╭──

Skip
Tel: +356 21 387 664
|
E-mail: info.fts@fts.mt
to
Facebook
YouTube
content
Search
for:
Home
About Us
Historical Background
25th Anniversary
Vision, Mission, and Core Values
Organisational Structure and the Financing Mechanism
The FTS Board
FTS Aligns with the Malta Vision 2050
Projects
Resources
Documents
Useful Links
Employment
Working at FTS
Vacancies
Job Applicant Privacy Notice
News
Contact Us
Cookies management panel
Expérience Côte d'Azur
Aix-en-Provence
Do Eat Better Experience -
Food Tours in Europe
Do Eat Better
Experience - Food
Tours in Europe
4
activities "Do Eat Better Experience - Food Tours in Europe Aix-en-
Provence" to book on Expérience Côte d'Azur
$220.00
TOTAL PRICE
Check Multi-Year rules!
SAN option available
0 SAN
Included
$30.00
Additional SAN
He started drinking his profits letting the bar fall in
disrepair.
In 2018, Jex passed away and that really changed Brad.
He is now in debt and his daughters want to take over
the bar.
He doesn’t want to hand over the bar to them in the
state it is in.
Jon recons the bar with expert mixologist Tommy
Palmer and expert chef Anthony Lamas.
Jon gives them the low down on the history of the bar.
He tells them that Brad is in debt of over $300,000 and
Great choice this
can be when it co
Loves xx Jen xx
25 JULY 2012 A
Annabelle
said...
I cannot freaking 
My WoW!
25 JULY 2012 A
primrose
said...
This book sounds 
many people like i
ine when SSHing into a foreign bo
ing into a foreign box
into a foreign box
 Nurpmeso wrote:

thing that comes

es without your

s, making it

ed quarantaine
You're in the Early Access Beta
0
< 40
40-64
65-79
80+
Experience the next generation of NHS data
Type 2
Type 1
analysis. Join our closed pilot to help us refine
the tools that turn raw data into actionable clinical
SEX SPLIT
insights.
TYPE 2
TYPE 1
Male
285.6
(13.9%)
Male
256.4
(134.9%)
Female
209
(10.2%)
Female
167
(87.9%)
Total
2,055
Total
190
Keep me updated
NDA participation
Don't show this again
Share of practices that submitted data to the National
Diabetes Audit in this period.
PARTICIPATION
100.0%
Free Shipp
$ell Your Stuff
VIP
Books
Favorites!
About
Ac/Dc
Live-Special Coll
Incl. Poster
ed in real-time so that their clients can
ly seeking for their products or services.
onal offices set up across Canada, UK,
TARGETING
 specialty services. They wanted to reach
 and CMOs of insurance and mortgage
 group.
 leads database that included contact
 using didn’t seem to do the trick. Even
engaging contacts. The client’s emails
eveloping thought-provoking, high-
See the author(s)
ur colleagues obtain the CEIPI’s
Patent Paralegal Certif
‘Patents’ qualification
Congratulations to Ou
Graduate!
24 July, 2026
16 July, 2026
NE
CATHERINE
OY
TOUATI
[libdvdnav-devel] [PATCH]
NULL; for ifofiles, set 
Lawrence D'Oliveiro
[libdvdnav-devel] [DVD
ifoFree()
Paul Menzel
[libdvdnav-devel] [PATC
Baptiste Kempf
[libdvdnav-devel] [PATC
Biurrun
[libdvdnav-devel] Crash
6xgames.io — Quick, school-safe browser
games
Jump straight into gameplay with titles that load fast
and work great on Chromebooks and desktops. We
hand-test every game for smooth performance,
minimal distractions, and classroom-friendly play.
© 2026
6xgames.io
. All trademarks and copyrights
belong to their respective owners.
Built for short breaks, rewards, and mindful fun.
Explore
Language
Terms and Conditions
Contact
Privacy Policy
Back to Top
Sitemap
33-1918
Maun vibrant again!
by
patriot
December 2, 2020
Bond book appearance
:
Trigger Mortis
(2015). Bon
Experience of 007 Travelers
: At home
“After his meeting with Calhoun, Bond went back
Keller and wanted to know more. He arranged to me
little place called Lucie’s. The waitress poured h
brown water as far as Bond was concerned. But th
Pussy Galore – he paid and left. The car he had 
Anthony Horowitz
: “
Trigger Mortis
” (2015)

╰──

* TASK GOAL
Please go through the entries and show every line with the word "Europe".

* ANSWER AREA
Food Tours in Europe
Tours in Europe
activities "Do Eat Better Experience - Food Tours in Europe Aix-en-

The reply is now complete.